■ **Written tasks**
A: Copy the PeekMessage thread from "That's just a" up to and including "a real testcase))", replacing "WinXP" with "Windows XP" each time it appears.
B: Please list every file name mentioned in the PeekMessage thread.
C: Extend the PeekMessage thread, picking up right after its final sentence.

■ **Excerpt provided**
^^^^

Hi wine-devel,
attached i have a test case whitch demonstates the differece between Windows and wine. There is also a sample program 'TEST.CPP' attached.
On Windows XP - Start 'test.exe' from a dos-box... you see some FAST counting integers - Start a other (loop.pl) program witch consumes mutch cpu time. - the output of 'test.exe' is slower but FAST
On wine - Start 'test.exe' from a dos-box... you see some FAST counting integers - Start a other (loop.pl) program witch consumes mutch cpu time. - the output of 'test.exe' is very slow
This different behavior starts from wine version 20041201. The version before was ok.
I have no patch and it would be nice if someone can write a patch to fix this.
Thanks
Oliver Mössinger
Oliver Mössinger olivwork@web.de writes:
Hi wine-devel,
attached i have a test case whitch demonstates the differece between Windows and wine. There is also a sample program 'TEST.CPP' attached.
On Windows XP
- Start 'test.exe' from a dos-box... you see some FAST counting integers
- Start a other (loop.pl) program witch consumes mutch cpu time.
- the output of 'test.exe' is slower but FAST
On wine
- Start 'test.exe' from a dos-box... you see some FAST counting integers
- Start a other (loop.pl) program witch consumes mutch cpu time.
- the output of 'test.exe' is very slow
This different behavior starts from wine version 20041201. The version before was ok.
I have no patch and it would be nice if someone can write a patch to fix this.
You can probably fix it by passing PM_NOYIELD in the PeekMessage calls. But if your app needs a lot of CPU, restructuring the code to avoid all the needless polling would give much better results, and probably improve the behavior on Windows too.
Alexandre Julliard wrote:
You can probably fix it by passing PM_NOYIELD in the PeekMessage calls. But if your app needs a lot of CPU, restructuring the code to avoid all the needless polling would give much better results, and probably improve the behavior on Windows too.
That's just a workaround. Our PeekMessage is definitly misbehaving - I ran the attached test-program in Wine and WinXP... here are the results:
Wine:
wine@majestix c $ wine foo.exe NtYieldExecution yielded 100 times PeekMessage(...) yielded 200 times PeekMessage(... PM_NOYIELD) yielded 100 times
WinXP: C:>foo.exe NtYieldExecution yielded 100 times PeekMessage(...) yielded 0 times PeekMessage(... PM_NOYIELD) yielded 0 times
(The numbers slightly differ between runs for obvious reasons but they are close enough (with an error margin of +/- 10 we could maybe make this a real testcase))
So, PeekMessage always yields execution (it shouldn't) with PM_NOYIELD specified it yields execution twice (although it shouldn't at all).

^^^^

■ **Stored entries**

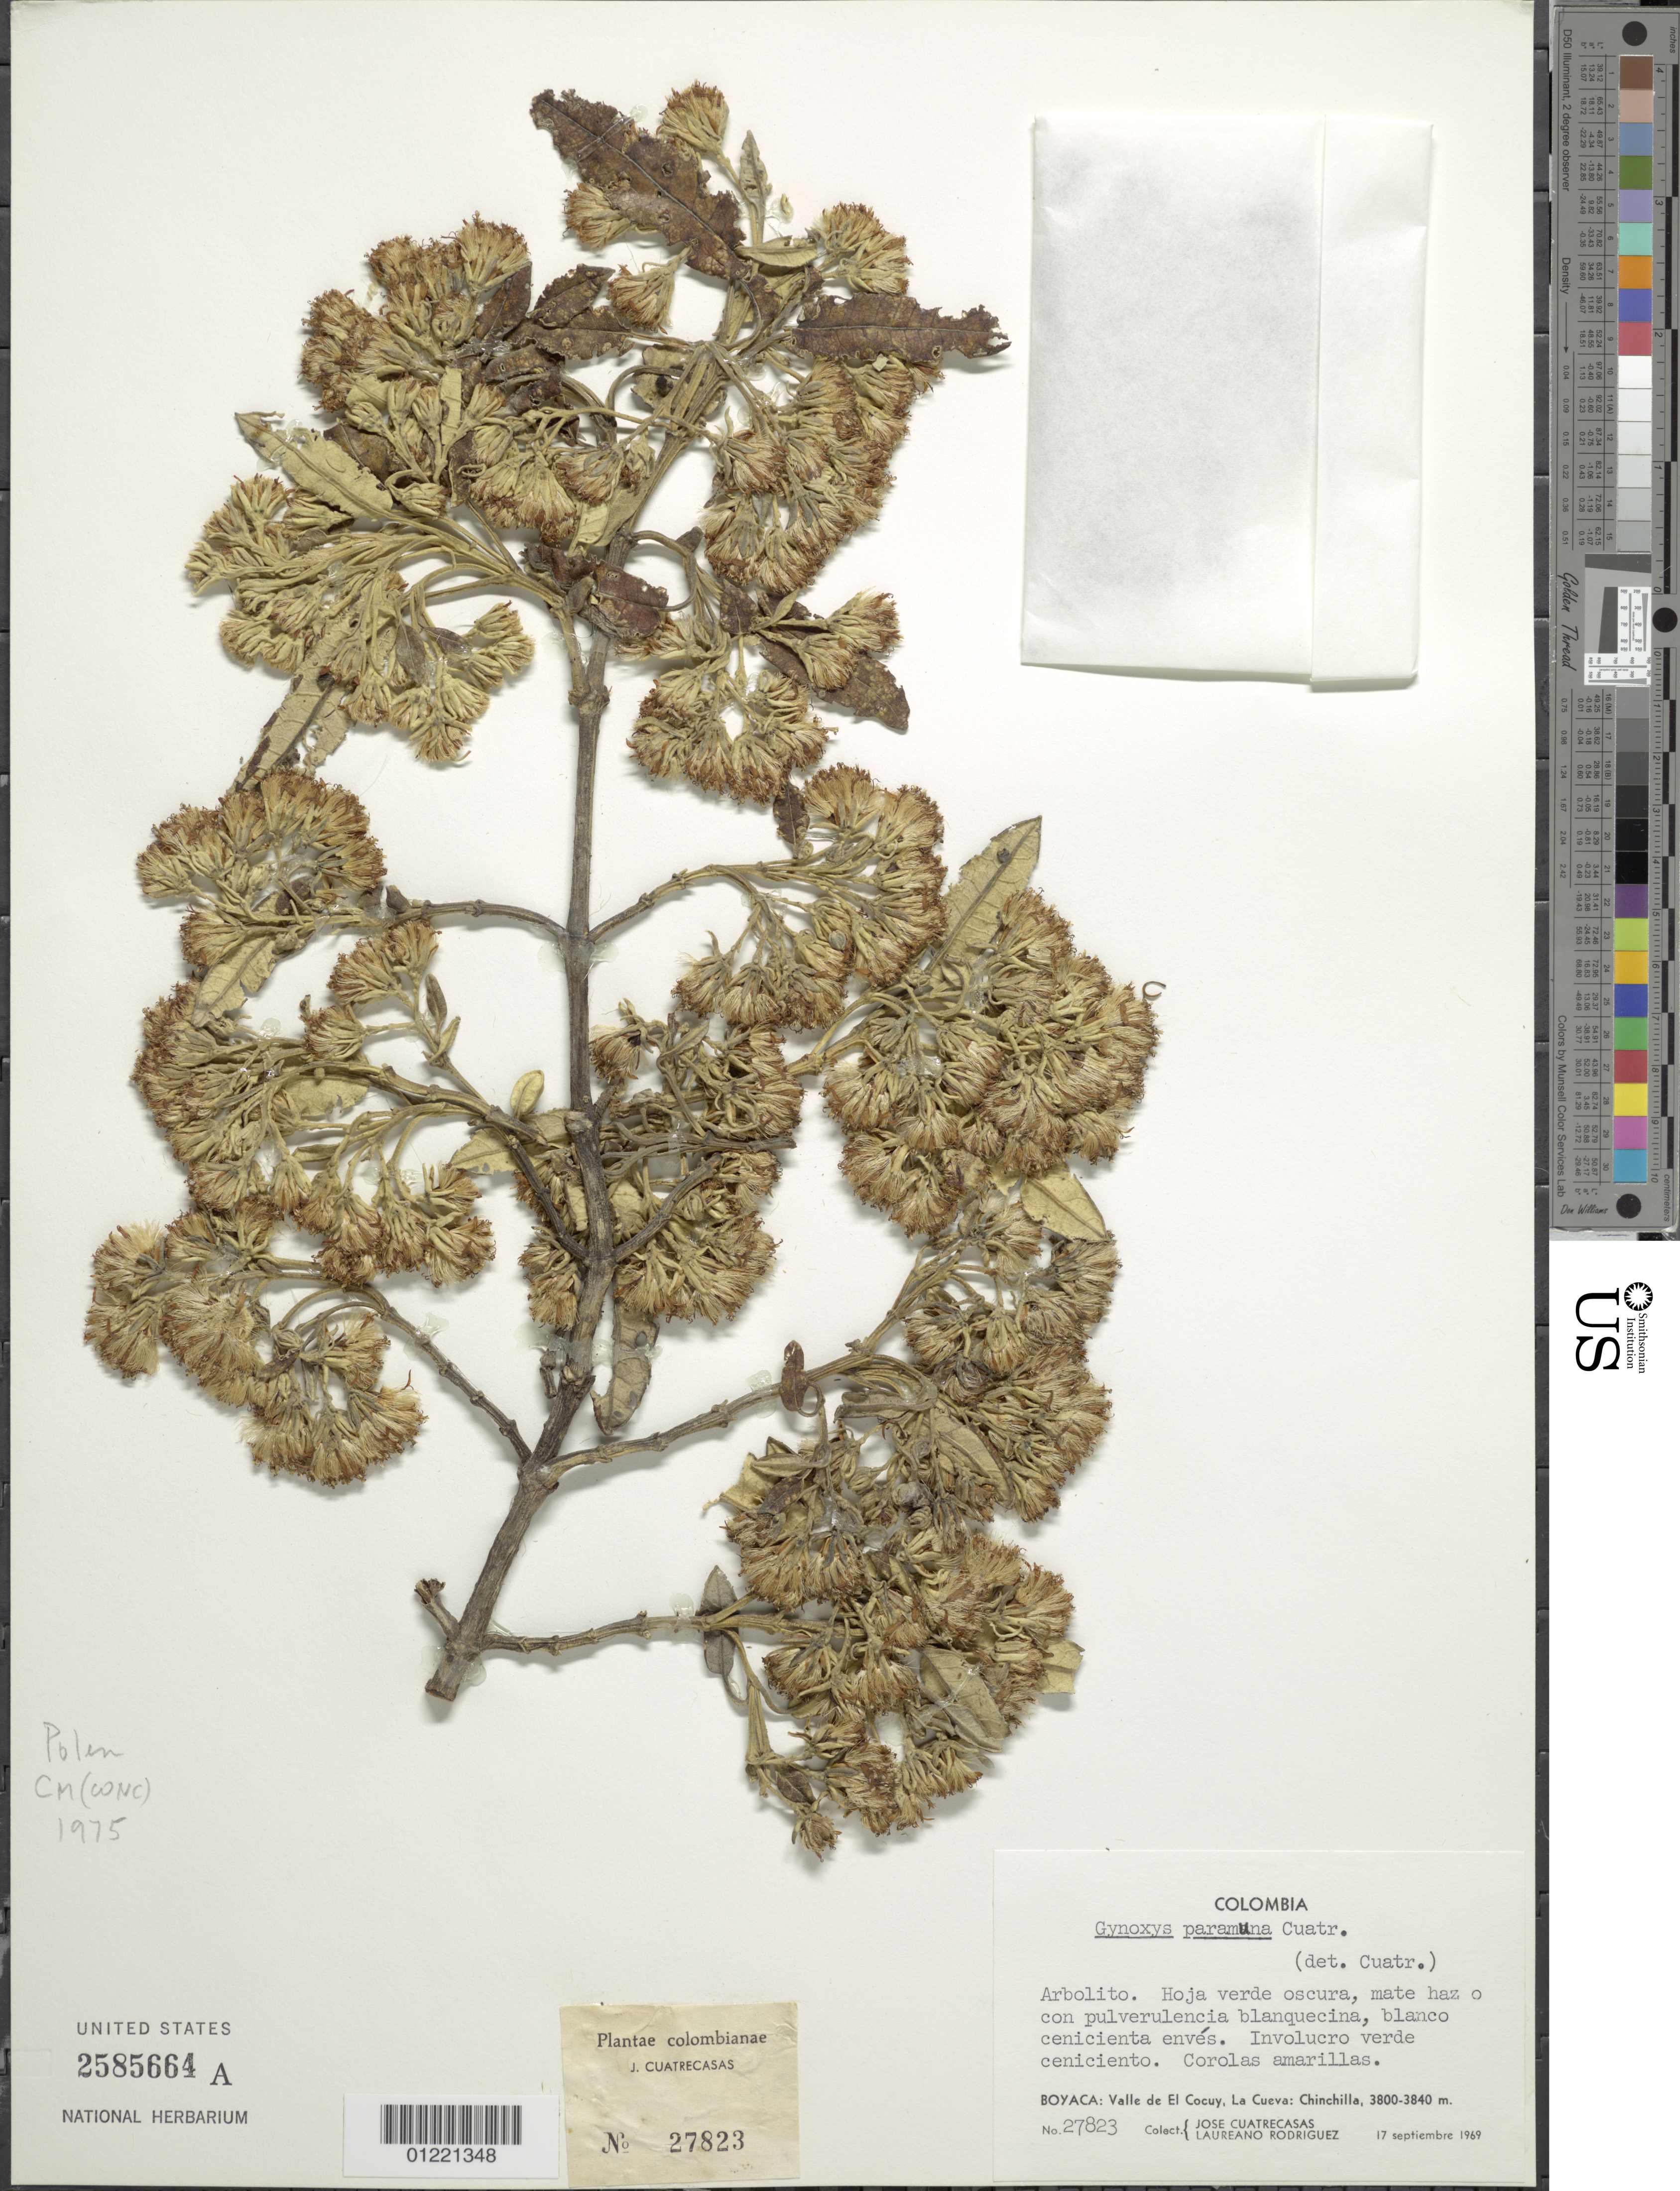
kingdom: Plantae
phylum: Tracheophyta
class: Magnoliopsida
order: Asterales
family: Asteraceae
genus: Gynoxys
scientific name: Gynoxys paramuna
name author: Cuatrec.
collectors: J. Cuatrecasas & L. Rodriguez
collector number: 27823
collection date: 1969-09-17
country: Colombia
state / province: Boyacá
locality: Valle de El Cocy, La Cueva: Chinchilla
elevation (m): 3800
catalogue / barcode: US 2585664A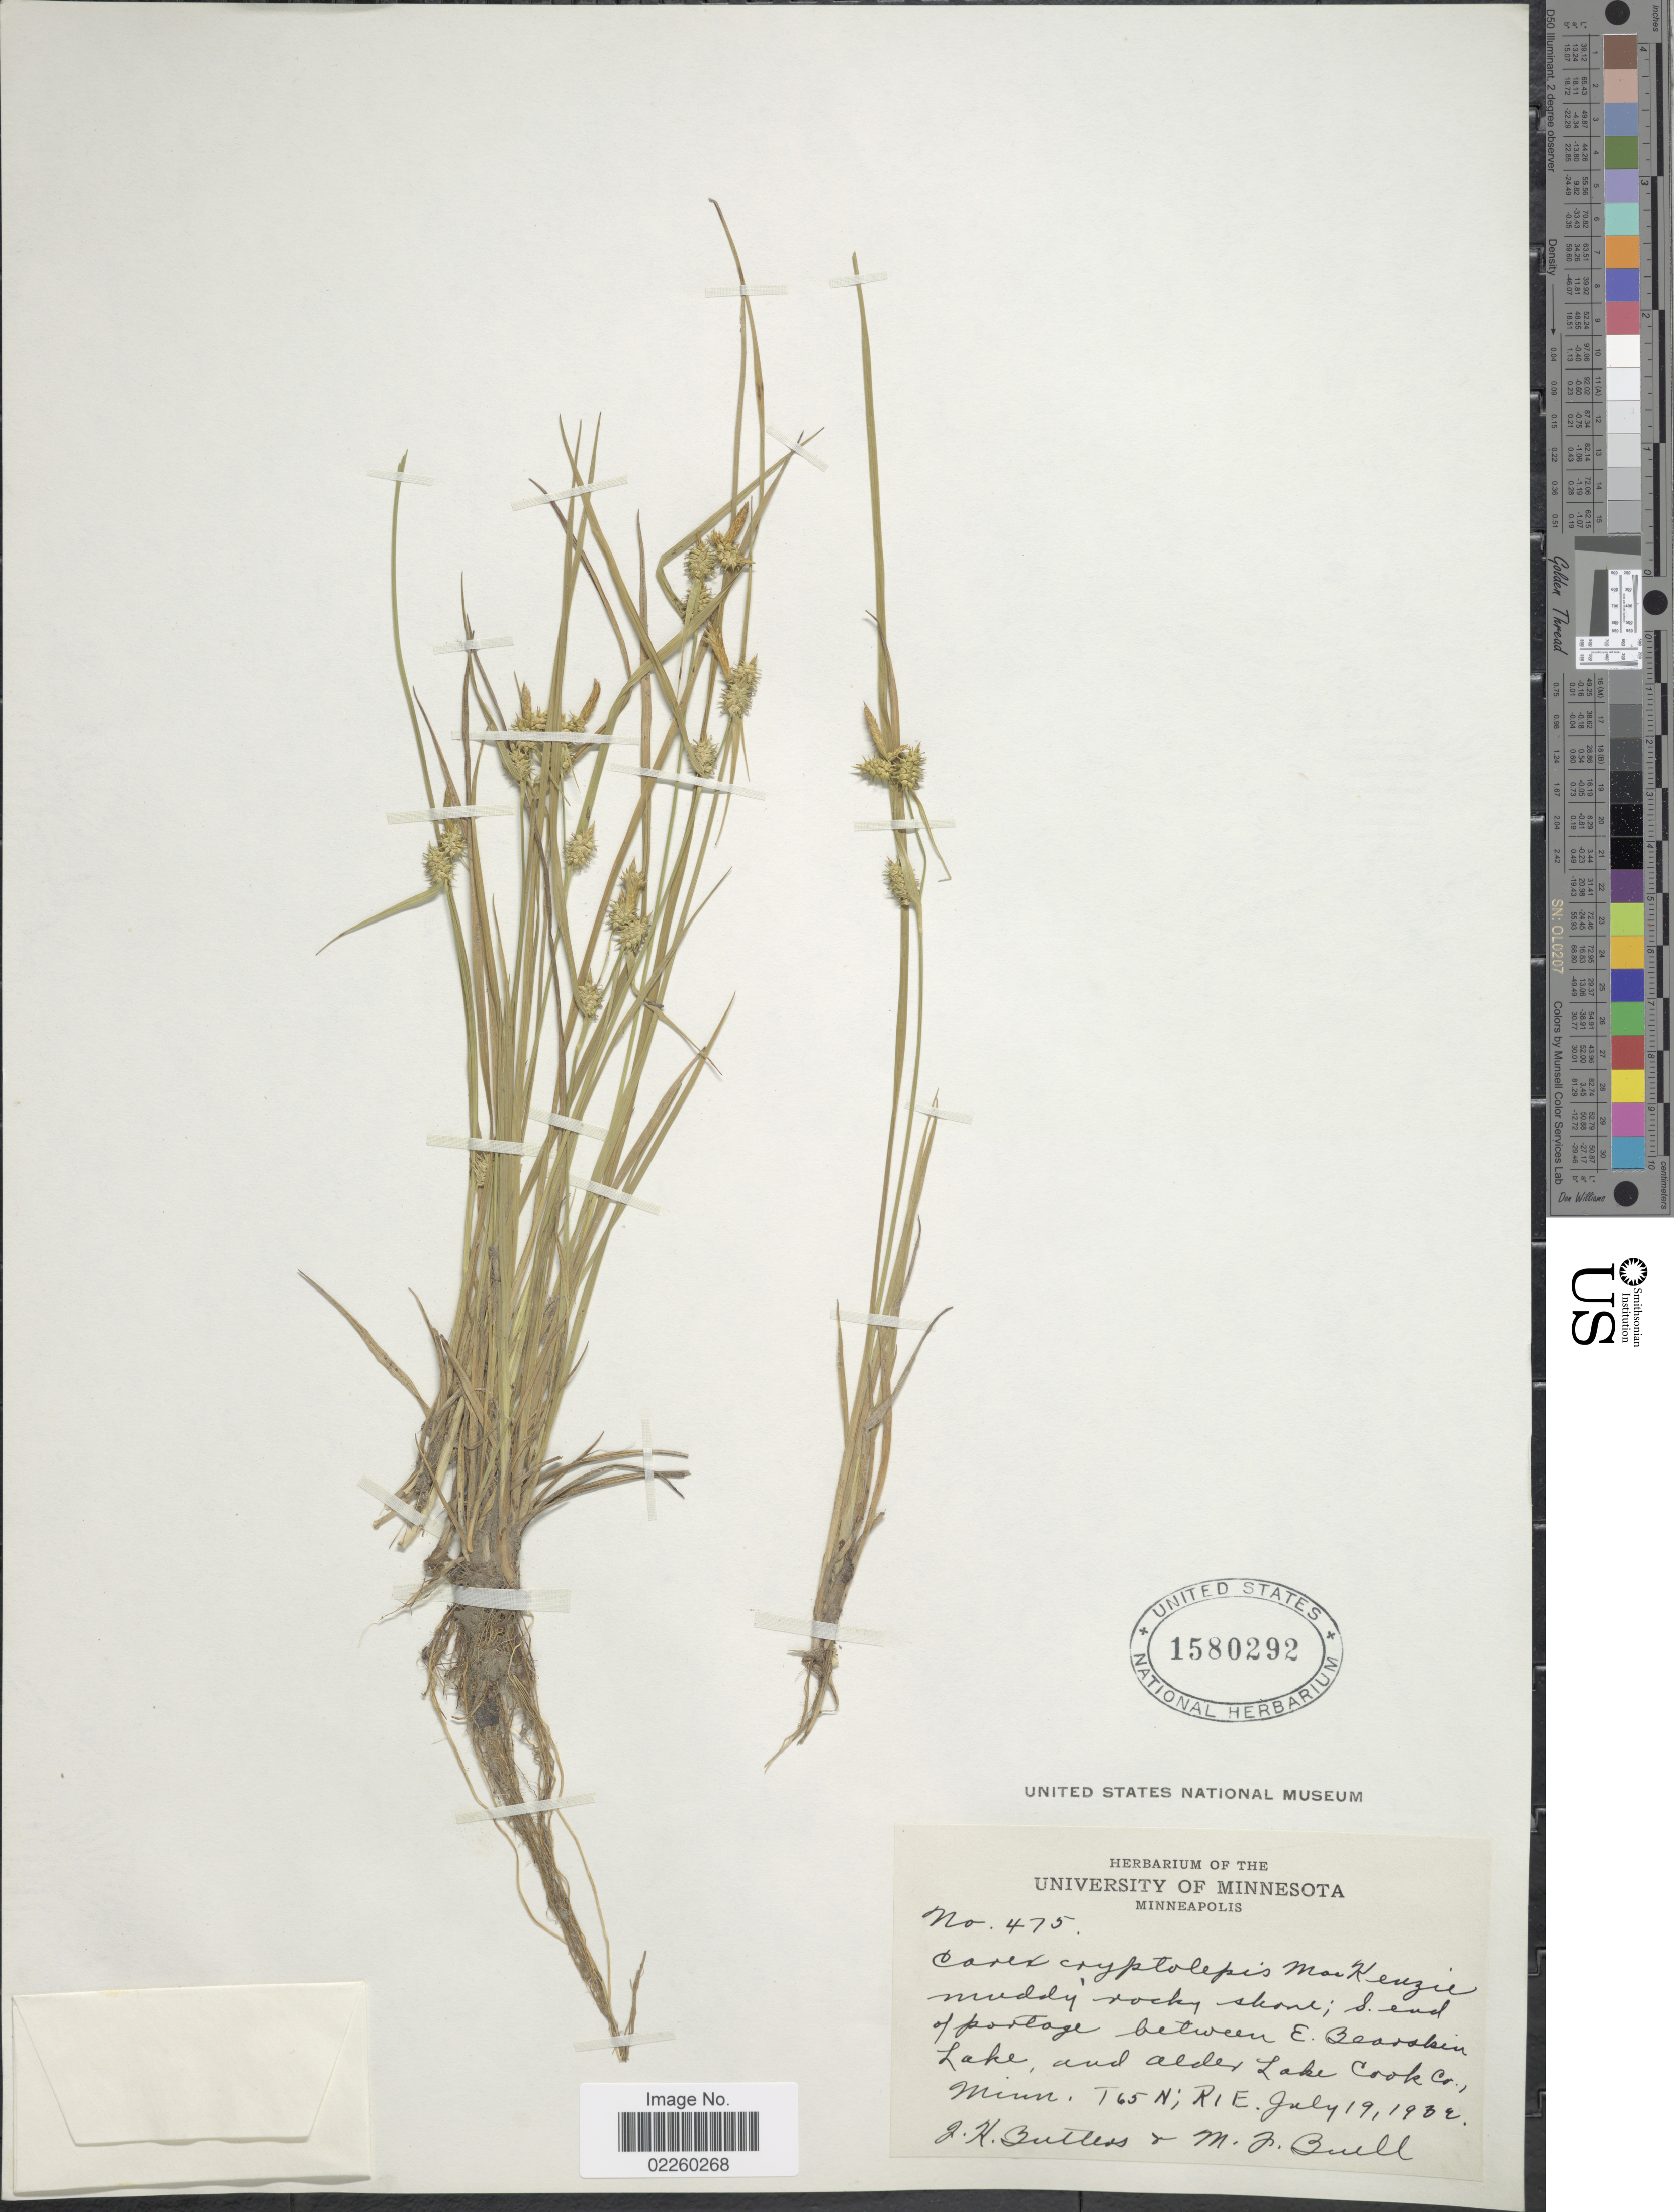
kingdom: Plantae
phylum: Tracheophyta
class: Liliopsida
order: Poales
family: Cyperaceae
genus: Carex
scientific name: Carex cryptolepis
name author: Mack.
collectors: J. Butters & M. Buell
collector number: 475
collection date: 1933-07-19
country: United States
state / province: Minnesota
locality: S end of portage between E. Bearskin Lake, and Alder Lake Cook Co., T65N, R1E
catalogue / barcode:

^^^^

■ **Written answers**
A:
That's just a workaround. Our PeekMessage is definitly misbehaving - I ran the attached test-program in Wine and Windows XP... here are the results:
Wine:
wine@majestix c $ wine foo.exe NtYieldExecution yielded 100 times PeekMessage(...) yielded 200 times PeekMessage(... PM_NOYIELD) yielded 100 times
Windows XP: C:>foo.exe NtYieldExecution yielded 100 times PeekMessage(...) yielded 0 times PeekMessage(... PM_NOYIELD) yielded 0 times
(The numbers slightly differ between runs for obvious reasons but they are close enough (with an error margin of +/- 10 we could maybe make this a real testcase))

B: TEST.CPP, test.exe, loop.pl, foo.exe

C:
The (real) effect of PM_NOYIELD is described at http://www.piclist.com/techref/os/win/api/win32/func/src/f67_6.htm
You can optionally combine the value PM_NOYIELD with either PM_NOREMOVE or PM_REMOVE. However, PM_NOYIELD has no effect on 32-bit Windows applications. It is defined in Win32 solely to provide compatibility with applications written for previous versions of Windows, where it was used to prevent the current task from halting and yielding system resources to another task. 32-bit Windows applications always run simultaneously.
Felix
I wrote:
So, PeekMessage always yields execution (it shouldn't) with PM_NOYIELD specified it yields execution twice (although it shouldn't at all).
Err, that should read "and without PM_NOYIELD specified".
Felix
Felix Nawothnig felix.nawothnig@t-online.de writes:
(The numbers slightly differ between runs for obvious reasons but they are close enough (with an error margin of +/- 10 we could maybe make this a real testcase))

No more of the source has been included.